I study her fine backbone and shoulder blades and firm butt, with the tufted darkness below.
“Okay, let’s not hurt anybody,” she said. She sat up. “Let’s each stay home and pull the shades and read Flaubert and not hurt anybody. Let’s abstain from meat, and not wear nonunion clothing, and be sure our coffee beans come from growers who have signed the Golden Rule, and while we’re at it, let’s keep silent, and above all, let’s be celibate because, mister, you can’t have children and not hurt somebody.” She stood up and grabbed her clothes.
“No,” I said. “Don’t go. Lie down. I’ll lie beside you. If we hurt them, we hurt them.”
Such a cheerful lover. No shame or reluctance. She was enthusiastic and talked a blue streak and then as her pleasure mounted, she emitted a series of ululations, like yodeling in slow motion, and climaxed and cried, “Oh, what you do to me!” and shuddered to a stop. Afterward, we lay wrapped in white robes on the terrace and she said she was a psychiatrist. (“Is that a problem?” I saw no problem there at all. None.) She’d never been to Minnesota in her life, nor even to Chicago. She didn’t know the Lord’s Prayer, or
The Great Gatsby,
or
The Music Man.
She was the child of academics who summered every year in the Hebrides. I sang “‘ Til There Was You” and she was quite touched.

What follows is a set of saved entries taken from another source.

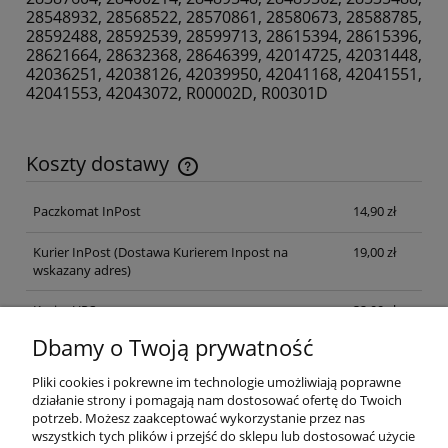
28548932, 28568522, 28570861, 28580673, 28588785,
28592488, 28592539, 28599713, 28615394, 28615396,
28621664, 28632368, 28646399, 42014725, 42031448,
42036251, 42038126, 42039950, 42041168, 42041551,
42041553, 42043072, R00002D, R00301D
Koszty dostawy
Cena nie zawiera ewentualnych kosztów płatności
Paczkomat InPost
14,90 zł
Kurier InPost
(Dostawa Kurierem Inpost na
19,00 zł
wskazany adres)
Kurier UPS
32,00 zł
Dbamy o Twoją prywatność
Odbiór osobisty
(odbiór w siedzibie firmy)
0,00 zł
Pliki cookies i pokrewne im technologie umożliwiają poprawne
działanie strony i pomagają nam dostosować ofertę do Twoich
Pomoc
potrzeb. Możesz zaakceptować wykorzystanie przez nas
wszystkich tych plików i przejść do sklepu lub dostosować użycie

She asked what I did, and I said I was a writer, and she said, “What do you write?” and of course, she’d never heard of
Spacious Skies.
She didn’t read novels, she said. She found them too porous. She loved my terrace, though. And she thought I was a good lover. Better than expected. B-plus.
“So you had this in mind when you saw me walking down Fifth Avenue?” I asked.
“Of course.”
“Will I see you again?”
She thought about that.
“I have to tell you the truth,” she said.
I nodded.
“I would like to see you again but I’m afraid I might become attached.”
I pointed out that I was married.
She looked off in the distance for a long moment, weighing her words.
“It’s so easy for love to become habit, and before you know it you’re taking trips together and arguing about politics.”
“Politics doesn’t do much for me, erotically,” I said. “I’m a Democrat.”
“And then familiarity leads to the discovery of unsavory details. Beauty by its very nature is rare, and this beautiful afternoon would only be cheapened by repetition.”
So we parted. I wrote my phone number on her palm. She said she would think of me as she washed her hands.